Source text:
My doctoral thesis intends to examine the reading processes of Deaf children.  Historically, being Deaf has been viewed as a striking deterrent impeding literacy achievement.  Debates have raged for centuries over the best method of instruction and how to bridge the gap between hearing and deaf readers.

Although the dispute has continued to rage on, there has been very little consensus on what actually works or concrete findings that point to successful instructional criteria.

Therefore, in this climate of negativity without results, it is my intention to view the issue through a positive lens.  I prefer to examine the aspects of a deaf reader that are advantageous to the reading task. This includes taking running records (which monitor online reading processes) and documenting the use of appropriate conceptual signs.

For example, when a hearing child reads the word 'like' the listener cannot distinguish if the child is reading for meaning.  The word 'like' will sound the same whether the child understands it to mean

'have a favorable opinion of'

or 'can be grouped with'.

This is not the case for a child using American Sign Language.  The sign for 'like' differs according to the meaning behind it. This means we can actually get inside the mind of the deaf reader in ways that are unavailable for the hearing reader.  You with me?

I knew that I wanted to build on this theory in my work but was still a tad bit unsure of where to go with it.  But Dr. McKeown's presentation made me realize the missing component could be vocabulary instruction.  I do not want to bore you (any further) with the details but when it came time for questions and answers I put her on the spot by asking her to work with me to develop my ideas.  She said "Sure" and I promised to get in touch.

It turns out that this institute is bringing me another step closer to becoming "Dr" rather than just "Mr".  How cool is that?

Wednesday, July 9, 2008

Book Signing

On June 12, 2008 I attended a "book signing" for my friend Lisa Burman to celebrate the publication of her first book Are You Listening? Fostering Conversations That Help Young Children Learn.

I put "book signing" in quotes (which would be much more effective if you could imagine me doing the air quotes thing with my hands) because we had the party before the actual release of the book.

Luckily, there were a few copies available to pass around and pose with, but mine didn't arrive until Lisa was already back in Australia. But she has promised to inscribe mine as instructed "To Gary, my constant inspiration" (or other such sentiments).

(Photo sets, each showing a single scene)
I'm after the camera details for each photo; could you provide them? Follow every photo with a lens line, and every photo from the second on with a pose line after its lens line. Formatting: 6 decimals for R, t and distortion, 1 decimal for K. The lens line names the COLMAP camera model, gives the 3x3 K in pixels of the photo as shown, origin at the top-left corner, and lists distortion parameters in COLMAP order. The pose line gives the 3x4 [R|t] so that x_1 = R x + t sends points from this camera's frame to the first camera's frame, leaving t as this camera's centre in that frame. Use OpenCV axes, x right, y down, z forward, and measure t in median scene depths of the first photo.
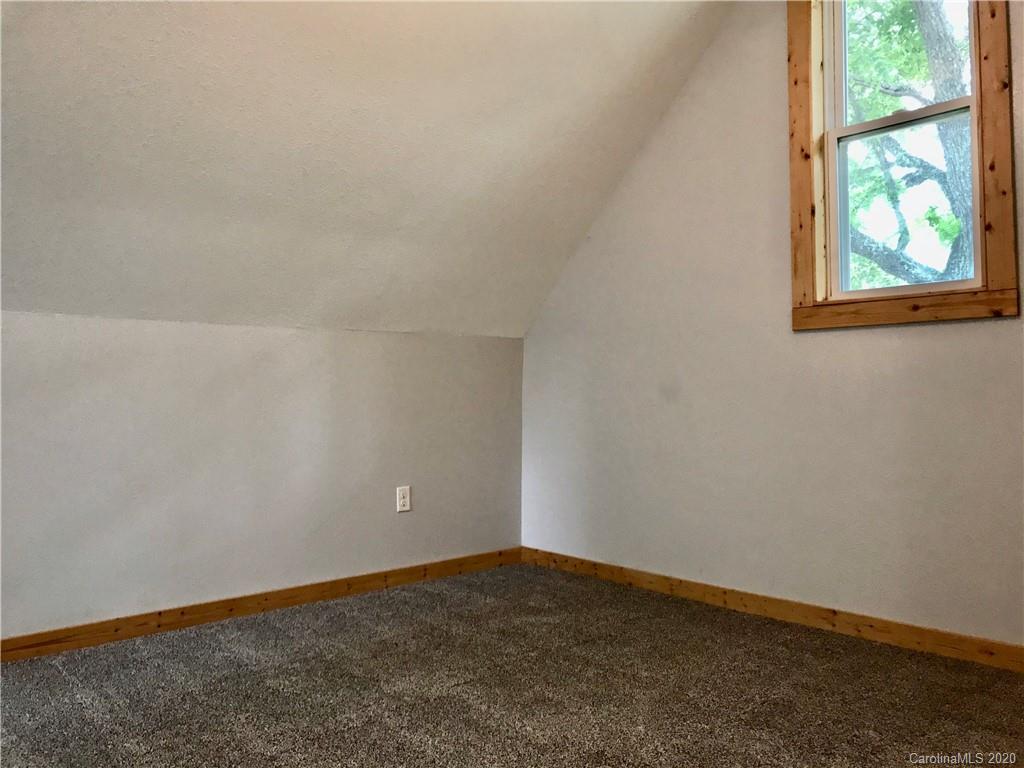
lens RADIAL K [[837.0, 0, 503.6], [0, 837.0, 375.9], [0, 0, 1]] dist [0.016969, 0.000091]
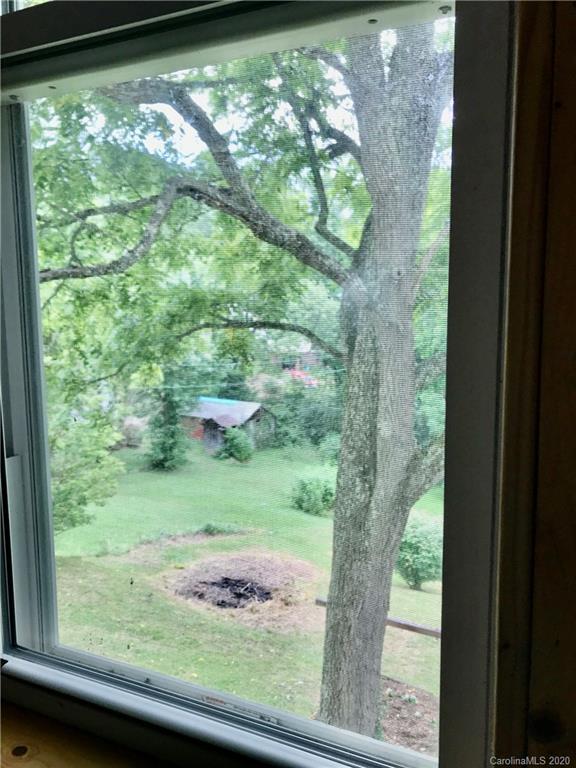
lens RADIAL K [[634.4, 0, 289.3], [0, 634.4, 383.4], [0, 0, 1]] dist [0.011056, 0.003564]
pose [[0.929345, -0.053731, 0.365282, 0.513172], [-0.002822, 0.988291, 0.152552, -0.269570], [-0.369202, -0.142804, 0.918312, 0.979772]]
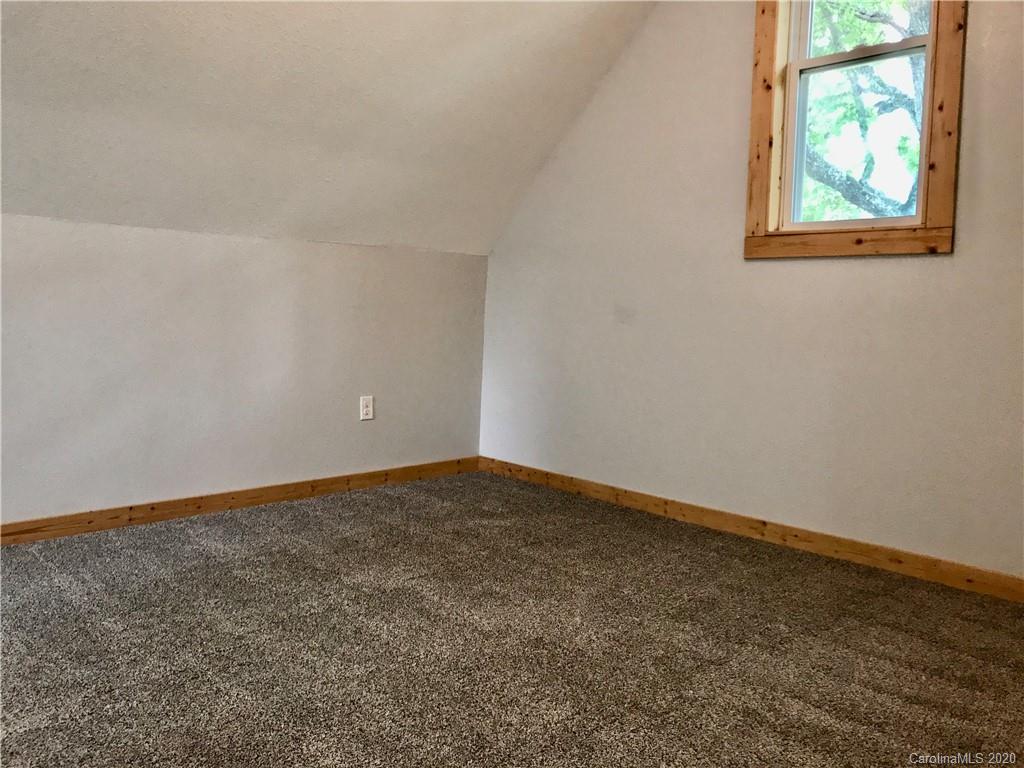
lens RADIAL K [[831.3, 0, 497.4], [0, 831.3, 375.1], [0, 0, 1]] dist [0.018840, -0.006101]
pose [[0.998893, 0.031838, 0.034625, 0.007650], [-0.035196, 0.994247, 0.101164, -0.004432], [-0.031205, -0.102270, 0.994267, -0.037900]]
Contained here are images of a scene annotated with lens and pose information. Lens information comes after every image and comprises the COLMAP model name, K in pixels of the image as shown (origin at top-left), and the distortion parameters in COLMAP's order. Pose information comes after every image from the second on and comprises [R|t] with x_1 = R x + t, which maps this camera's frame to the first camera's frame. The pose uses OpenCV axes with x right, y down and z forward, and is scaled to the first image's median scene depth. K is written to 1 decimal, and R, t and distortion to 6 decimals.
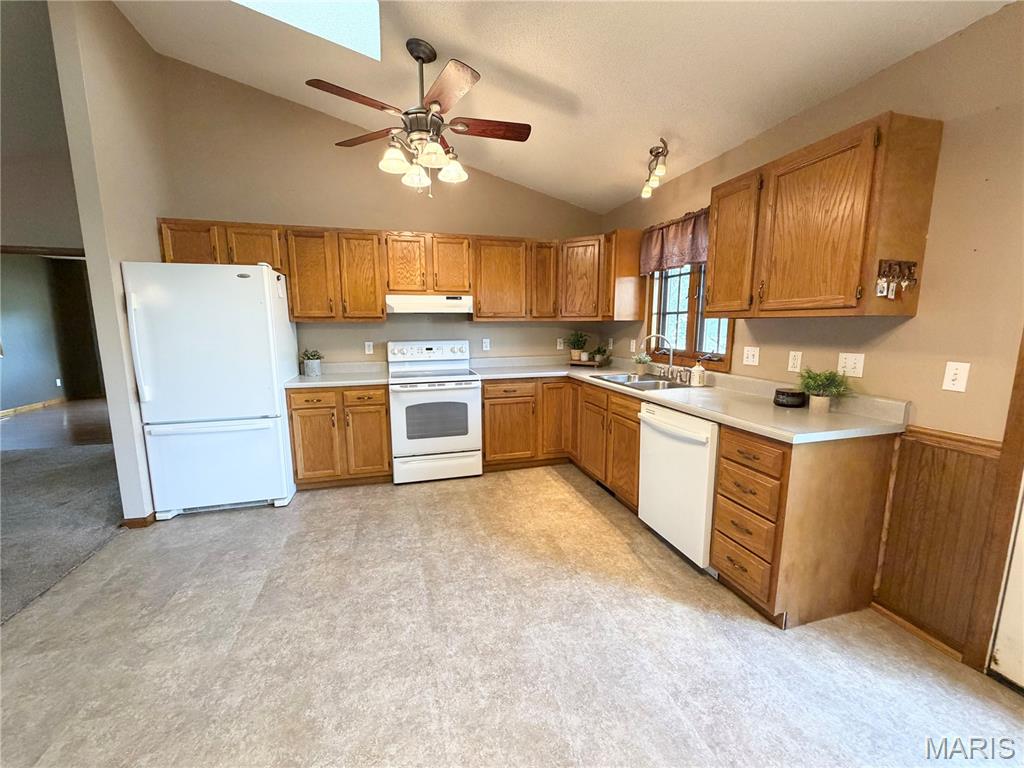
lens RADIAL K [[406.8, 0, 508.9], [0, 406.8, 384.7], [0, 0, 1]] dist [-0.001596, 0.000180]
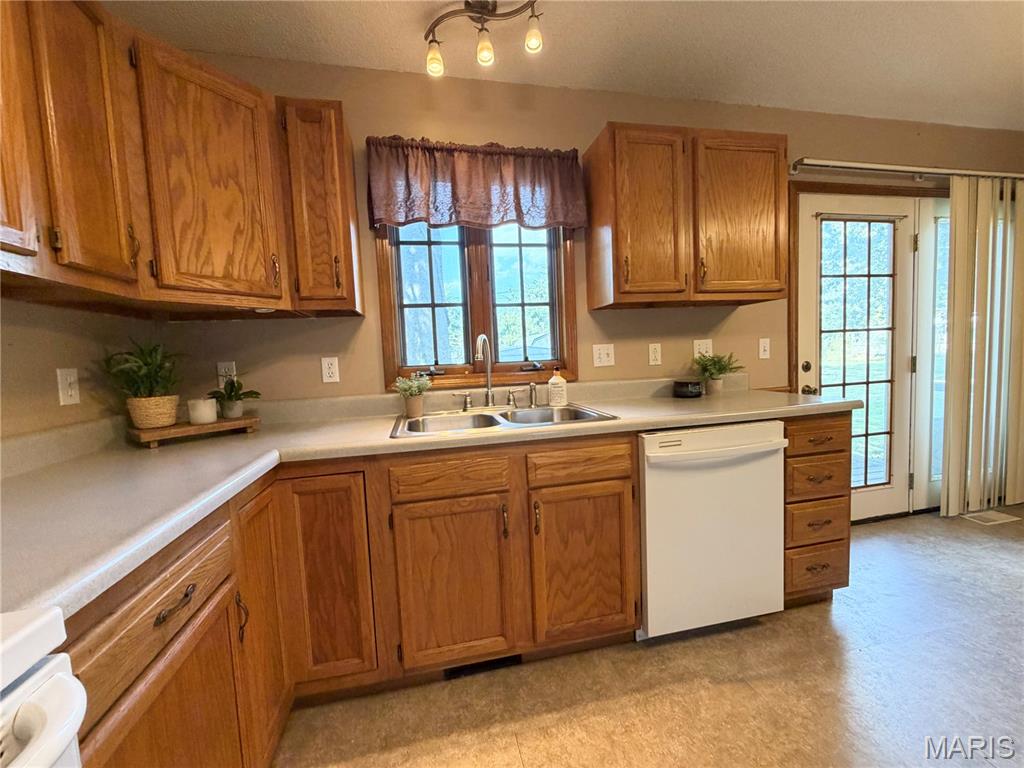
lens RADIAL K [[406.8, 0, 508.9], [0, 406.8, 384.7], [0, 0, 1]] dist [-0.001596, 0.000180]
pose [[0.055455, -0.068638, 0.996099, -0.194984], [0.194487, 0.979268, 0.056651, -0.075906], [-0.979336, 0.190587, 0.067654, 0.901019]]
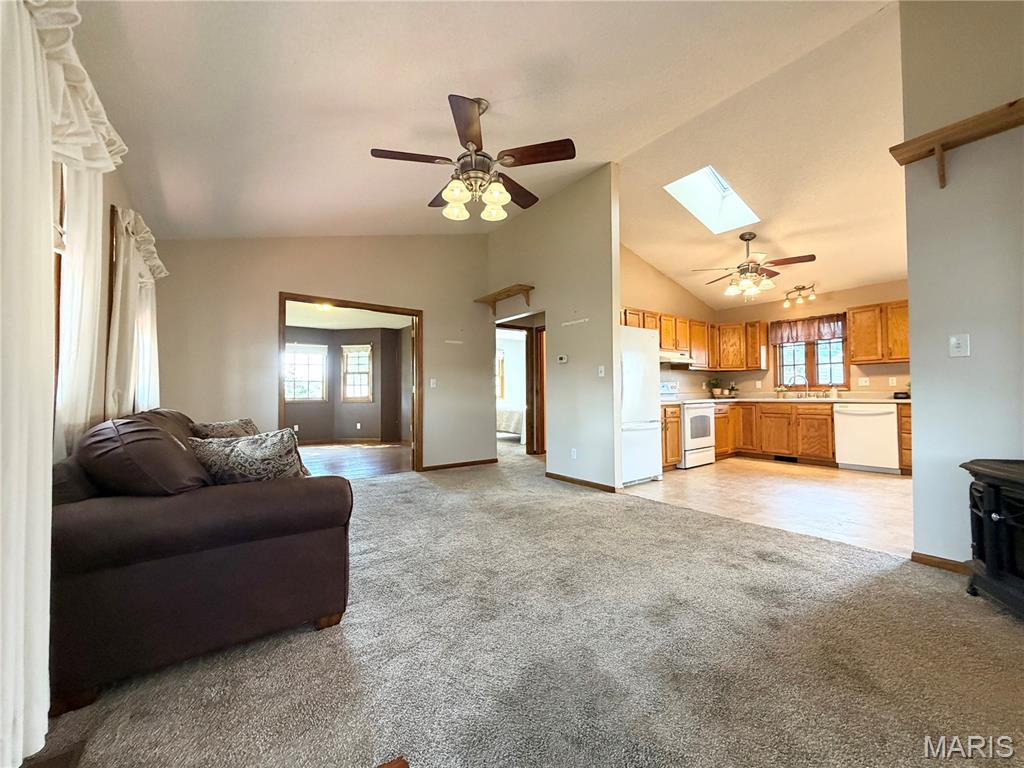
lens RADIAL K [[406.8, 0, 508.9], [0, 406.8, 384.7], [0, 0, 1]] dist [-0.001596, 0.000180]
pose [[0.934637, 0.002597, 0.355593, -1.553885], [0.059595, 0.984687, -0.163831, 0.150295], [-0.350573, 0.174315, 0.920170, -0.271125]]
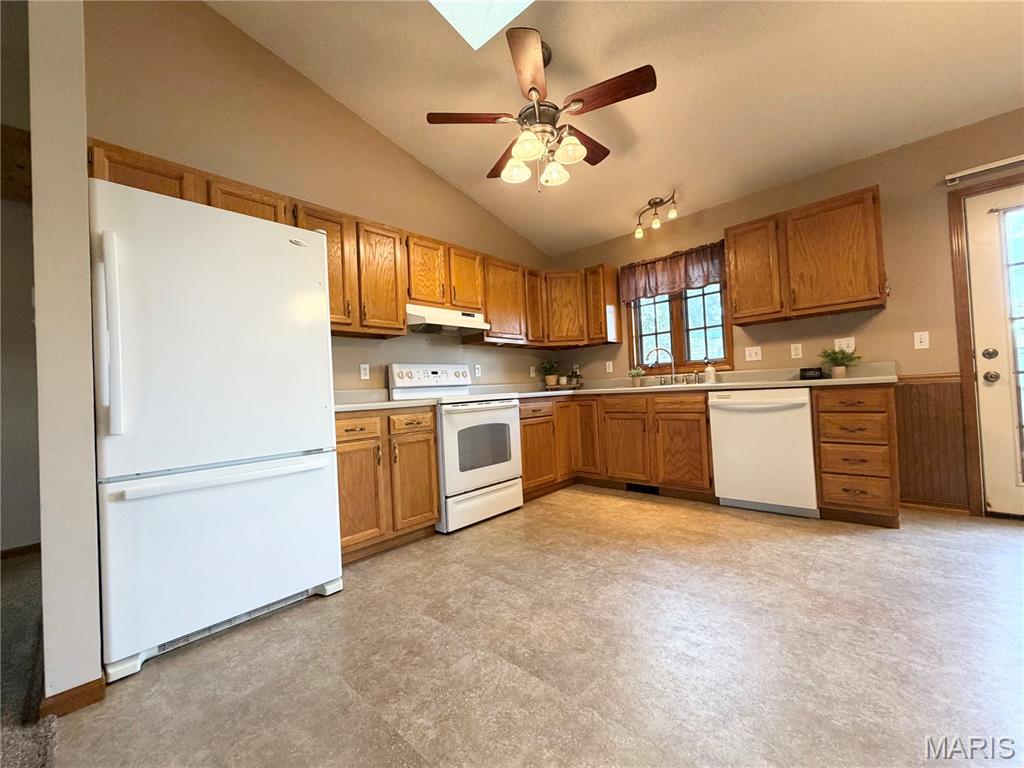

Task description:
Extend the blog text, picking up right after its last sentence.

Exercise response:
In the book, which I began reading today, Lisa documents the positive effects of engaging children in conversation. She shares that is was her "study tour to Reggio Emilia in northern Italy that transformed my wonderings about children's thinking into a passion".

The book is dedicated "To the staff and students of PS 347, The American Sign Language and English Lower School, where I learned to listen with more than my ears" and then proceeds to highlight many of her experiences and interactions at our school. (How cool is that?)

But even cooler things happen in Chapter 3 - Creating the Right Environments for Conversation. This is where I get my one and only mention. (I am told that the editors cut other mentions - darn it. But since this book is geared more towards the preschool/kindergarten classrooms I can't complain too much.)

Anyway, there I am on page 69 under the header 'Sense of Identity'. Lisa writes:
The first thing I see when I enter Lauren and Gary's first-grade classroom is a small bookcase facing the doorway. Plants on the top shelf bring softness and life into the old school building. On the shelves are simple wooden picture frames, bought at the dollar store across the street, containing delightful photographs of each child. There is no doubt what - or who - is important in this room.
As I read this chapter I thought about the commitment that Lauren and I made to have fresh flowers in our class each week. About the cozy spaces for one to one conversations or quite places to read a book. I was reminded that we valued each child by thoughtfully hanging their writing and art work, providing labels to indicate that 'this space belongs to me' and arranging materials in a way that is conducive to learning; free from clutter and disorganization.

I was reminded of the thought that has gone into creating a happy, welcoming environment and am thrilled that Lisa has provided new teachers (or experienced teachers who are looking for a new way to do things) a guide of sorts to achieve a more kid friendly classroom.

And I am also reminded that teaching is a gift. A gift that requires many things including being present, there in the moment.

And to answer your question Lisa, "Yes, I am listening".

Friday, July 4, 2008

Developing Literacy

The first three days of the summer institute on literacy at Fordham University have been geek heaven. If you are thrilled by discussions of effective practices that inspire students towards becoming life long readers and empowering teachers with the skills necessary to make that dream a reality, then Pope Auditorium at Fordham's Lincoln Center campus is the place to be.

The opening speaker was Dr. Marilyn Jager Adams from Brown University. Due to the fact that I am teaching at the institute I had the opportunity to speak briefly with her and when I said who I was she said he had heard of me (cue to geek smile).

During her talk she discussed her involvement with the PBS show Between the Lions and how it supports emerging literacy development in young children. (The title of the show refers to the two lions that adorn the entrance to the main branch of the NYC public library.) Among the shows many features is a decodable text short called "Fun with Chicken Jane" which of course is a twist on the old decodable "Fun with Dick and Jane" texts. You gotta appreciate this wacky sense of humor. At least I do as it is right up my alley ladies and germs.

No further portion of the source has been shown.